Fossils of rudist bivalves such as this one (Vaccinites) discovered in the United Arab Emirates’ Al-Hajar Mountains, provide valuable insight into the late Cretaceous.
When dinosaurs still left fresh footprints on the mud, our planet twirled around faster than it does today. Chronicled in the rings of an ancient timekeeper is a story of days half an hour shorter and years a week longer than they are today, according to a new study.
That ancient timekeeper is an extinct rudist clam, one of a group of mollusks that once dominated the role that corals fill today in building reefs. The clam belonged to the species Torreites sanchezi and lived 70 million years ago in a shallow tropical seabed, which is now dry land in the mountains of Oman in the Middle East.
, about 5 million years before the story of both the dinosaurs and these clams ended.
The scientists used a laser to pierce microscopic holes in the shell, then examined them for trace elements. These could provide information on the temperature and chemistry of the water in which this mollusk lived.
“We have about four to five data points per day, and this is something that you almost never get in geological history,” study lead author Niels de Winter, an analytical geochemist at Vrije Universiteit Brussel, said in a statement. “We can basically look at a day 70 million years ago.”
The researchers’ analysis of the shell, which is made up of two parts connected by a natural hinge and is known as a “bivalve,” revealed that the ocean temperatures were warmer during that time than previously thought. They reached 104 degrees Fahrenheit (40 degrees Celsius) in the summer and more than 86 F (30 C) in the winter.
They also found that the shell grew much faster during the day than during the night, suggesting that these clams may have had a relationship with another species that fed on sunlight and fueled reef-building, the statement said. This type of one-way or two-way relationship in which organisms help each other is called symbiosis and is also present in some giant clams and algae.
Because this ancient mollusk also showed great seasonal variations, or changes in the shell in different seasons, researchers were able to identify different seasons and count the years. They found that years during that time were 372 days long and days were 23 and a half hours long rather than 24 hours long. It was previously known that days were shorter in the past, but this is the most accurate count found for the late Cretaceous period, according to the statement.

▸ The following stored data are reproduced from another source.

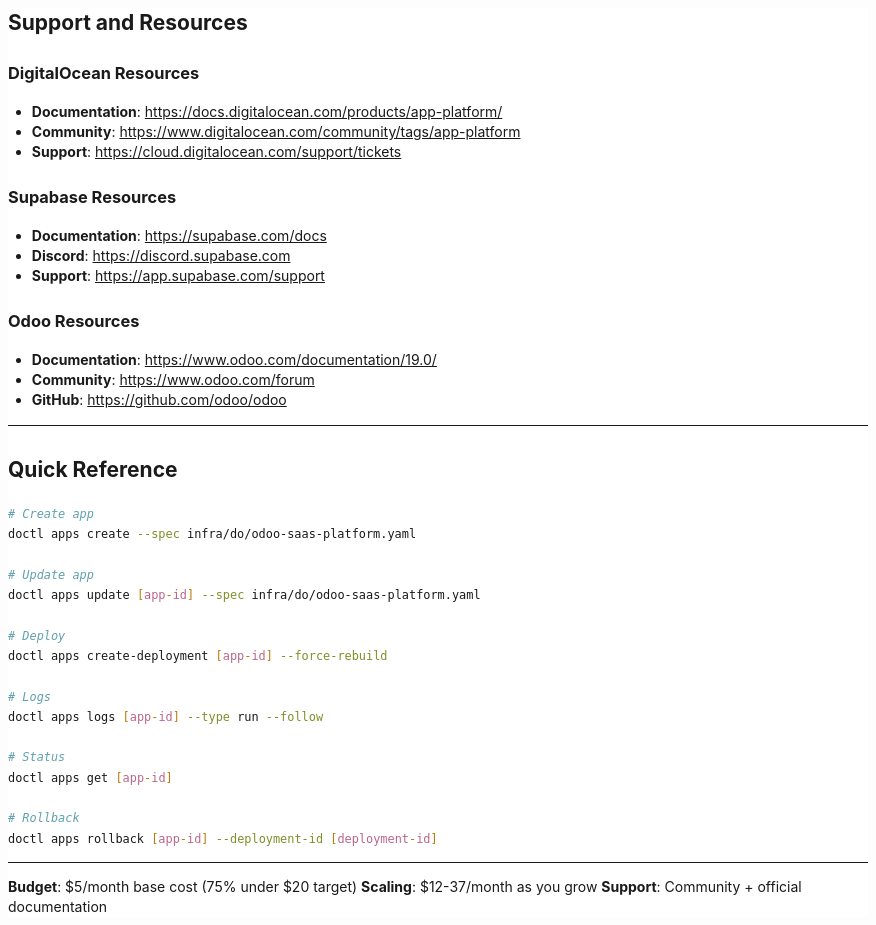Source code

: 
## Support and Resources

### DigitalOcean Resources
- **Documentation**: https://docs.digitalocean.com/products/app-platform/
- **Community**: https://www.digitalocean.com/community/tags/app-platform
- **Support**: https://cloud.digitalocean.com/support/tickets

### Supabase Resources
- **Documentation**: https://supabase.com/docs
- **Discord**: https://discord.supabase.com
- **Support**: https://app.supabase.com/support

### Odoo Resources
- **Documentation**: https://www.odoo.com/documentation/19.0/
- **Community**: https://www.odoo.com/forum
- **GitHub**: https://github.com/odoo/odoo

---

## Quick Reference

```bash
# Create app
doctl apps create --spec infra/do/odoo-saas-platform.yaml

# Update app
doctl apps update [app-id] --spec infra/do/odoo-saas-platform.yaml

# Deploy
doctl apps create-deployment [app-id] --force-rebuild

# Logs
doctl apps logs [app-id] --type run --follow

# Status
doctl apps get [app-id]

# Rollback
doctl apps rollback [app-id] --deployment-id [deployment-id]
```

---

**Budget**: $5/month base cost (75% under $20 target)
**Scaling**: $12-37/month as you grow
**Support**: Community + official documentation
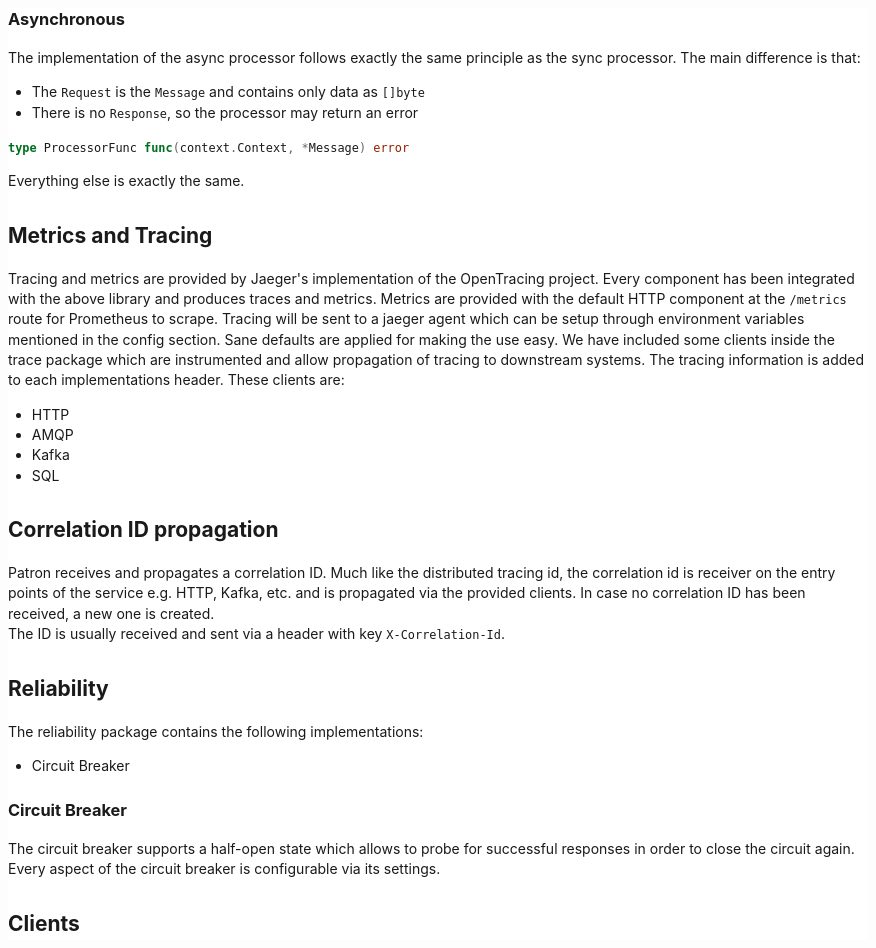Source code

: ### Asynchronous

The implementation of the async processor follows exactly the same principle as the sync processor.
The main difference is that:

- The `Request` is the `Message` and contains only data as `[]byte`
- There is no `Response`, so the processor may return an error

```go
type ProcessorFunc func(context.Context, *Message) error
```

Everything else is exactly the same.

## Metrics and Tracing

Tracing and metrics are provided by Jaeger's implementation of the OpenTracing project.
Every component has been integrated with the above library and produces traces and metrics.
Metrics are provided with the default HTTP component at the `/metrics` route for Prometheus to scrape.
Tracing will be sent to a jaeger agent which can be setup through environment variables mentioned in the config section. Sane defaults are applied for making the use easy.
We have included some clients inside the trace package which are instrumented and allow propagation of tracing to
downstream systems. The tracing information is added to each implementations header. These clients are:

- HTTP
- AMQP
- Kafka
- SQL

## Correlation ID propagation

Patron receives and propagates a correlation ID. Much like the distributed tracing id, the correlation id is receiver on the entry points of the service e.g. HTTP, Kafka, etc. and is propagated via the provided clients. In case no correlation ID has been received, a new one is created.  
The ID is usually received and sent via a header with key `X-Correlation-Id`.

## Reliability

The reliability package contains the following implementations:

- Circuit Breaker

### Circuit Breaker

The circuit breaker supports a half-open state which allows to probe for successful responses in order to close the circuit again. Every aspect of the circuit breaker is configurable via its settings.

## Clients
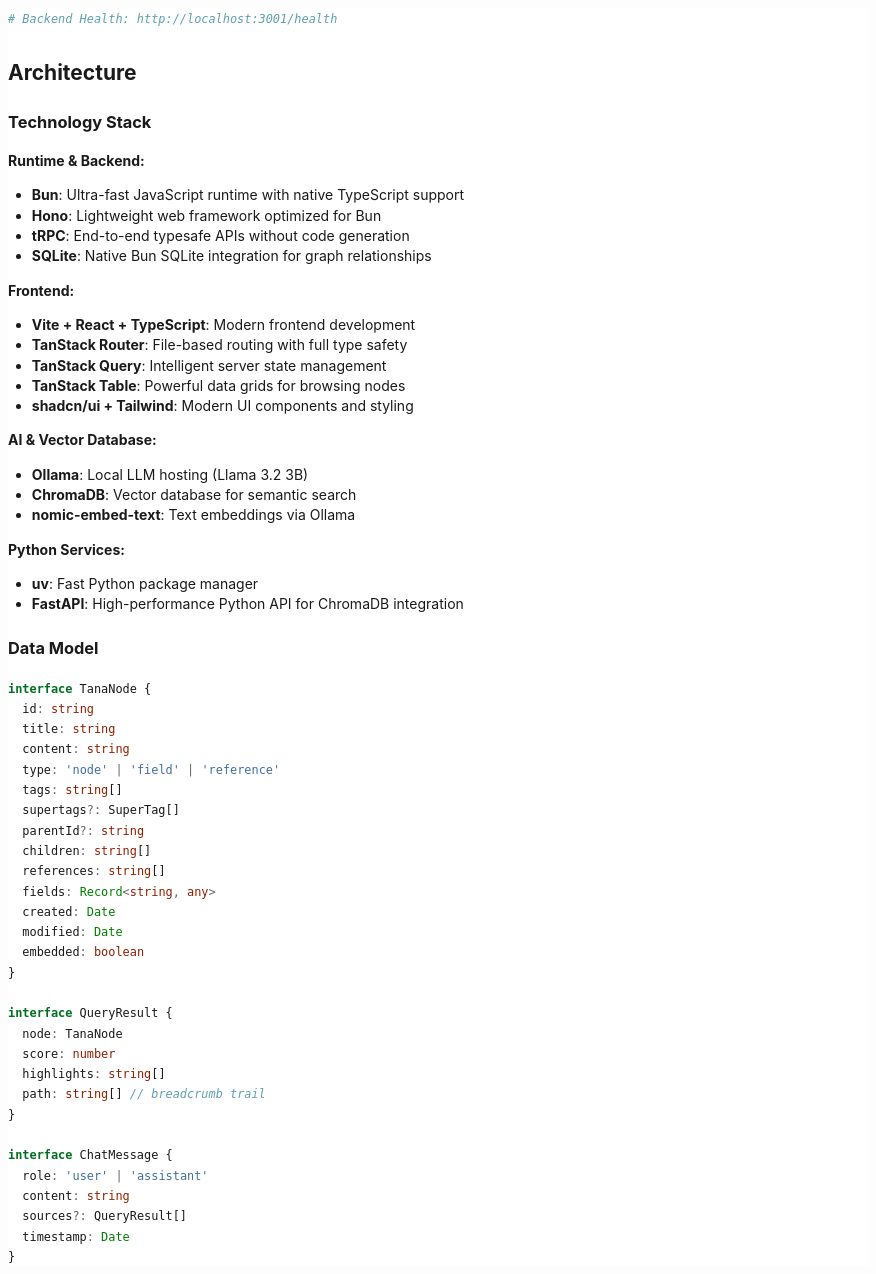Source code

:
 ```bash
# Backend Health: http://localhost:3001/health
```

## Architecture

### Technology Stack

**Runtime & Backend:**
- **Bun**: Ultra-fast JavaScript runtime with native TypeScript support
- **Hono**: Lightweight web framework optimized for Bun
- **tRPC**: End-to-end typesafe APIs without code generation
- **SQLite**: Native Bun SQLite integration for graph relationships

**Frontend:**
- **Vite + React + TypeScript**: Modern frontend development
- **TanStack Router**: File-based routing with full type safety
- **TanStack Query**: Intelligent server state management
- **TanStack Table**: Powerful data grids for browsing nodes
- **shadcn/ui + Tailwind**: Modern UI components and styling

**AI & Vector Database:**
- **Ollama**: Local LLM hosting (Llama 3.2 3B)
- **ChromaDB**: Vector database for semantic search
- **nomic-embed-text**: Text embeddings via Ollama

**Python Services:**
- **uv**: Fast Python package manager
- **FastAPI**: High-performance Python API for ChromaDB integration

### Data Model

```typescript
interface TanaNode {
  id: string
  title: string
  content: string
  type: 'node' | 'field' | 'reference'
  tags: string[]
  supertags?: SuperTag[]
  parentId?: string
  children: string[]
  references: string[]
  fields: Record<string, any>
  created: Date
  modified: Date
  embedded: boolean
}

interface QueryResult {
  node: TanaNode
  score: number
  highlights: string[]
  path: string[] // breadcrumb trail
}

interface ChatMessage {
  role: 'user' | 'assistant'
  content: string
  sources?: QueryResult[]
  timestamp: Date
}
```
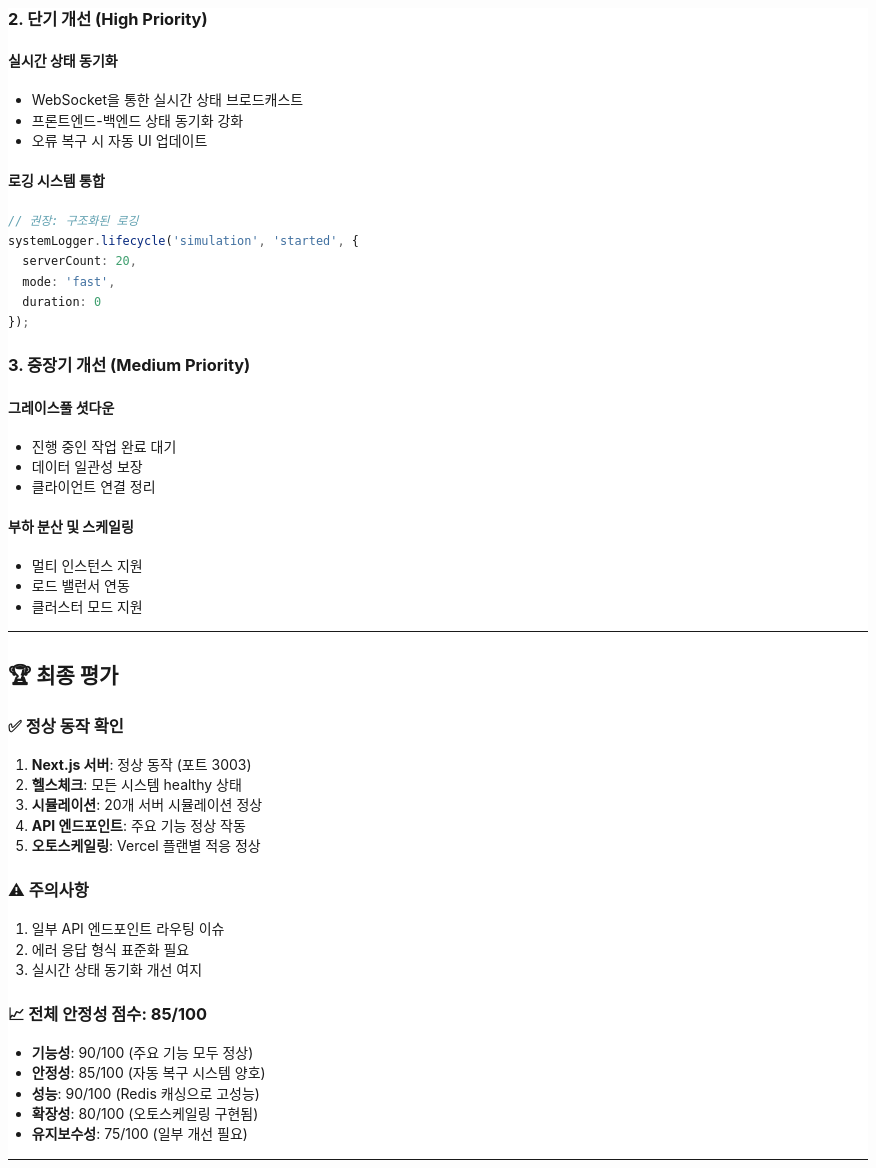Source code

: ### 2. 단기 개선 (High Priority)

#### 실시간 상태 동기화
- WebSocket을 통한 실시간 상태 브로드캐스트
- 프론트엔드-백엔드 상태 동기화 강화
- 오류 복구 시 자동 UI 업데이트

#### 로깅 시스템 통합
```typescript
// 권장: 구조화된 로깅
systemLogger.lifecycle('simulation', 'started', {
  serverCount: 20,
  mode: 'fast',
  duration: 0
});
```

### 3. 중장기 개선 (Medium Priority)

#### 그레이스풀 셧다운
- 진행 중인 작업 완료 대기
- 데이터 일관성 보장
- 클라이언트 연결 정리

#### 부하 분산 및 스케일링
- 멀티 인스턴스 지원
- 로드 밸런서 연동
- 클러스터 모드 지원

---

## 🏆 최종 평가

### ✅ 정상 동작 확인
1. **Next.js 서버**: 정상 동작 (포트 3003)
2. **헬스체크**: 모든 시스템 healthy 상태
3. **시뮬레이션**: 20개 서버 시뮬레이션 정상
4. **API 엔드포인트**: 주요 기능 정상 작동
5. **오토스케일링**: Vercel 플랜별 적응 정상

### ⚠️ 주의사항
1. 일부 API 엔드포인트 라우팅 이슈
2. 에러 응답 형식 표준화 필요
3. 실시간 상태 동기화 개선 여지

### 📈 전체 안정성 점수: **85/100**
- **기능성**: 90/100 (주요 기능 모두 정상)
- **안정성**: 85/100 (자동 복구 시스템 양호)
- **성능**: 90/100 (Redis 캐싱으로 고성능)
- **확장성**: 80/100 (오토스케일링 구현됨)
- **유지보수성**: 75/100 (일부 개선 필요)

---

While the number of days in a year has changed, the length of a year has been constant over time, as Earth’s orbit around the sun doesn’t really change. The length of a day has been growing as the moon’s gravity creates friction from ocean tides and slows Earth’s rotation. As the Earth slows, the pull of the tides accelerates the moon, so the moon moves farther away each year. Nowadays, the moon pulls away about 1.5 inches (3.82 centimeters) per year, but that rate changed throughout time.
Looking ahead, the group behind the new study said it hopes to use this new laser method to analyze even older fossils to listen in on even older stories from our planet’s natural timekeepers.
The findings were published Feb. 5 in the journal Paleoceanography and Paleoclimatology.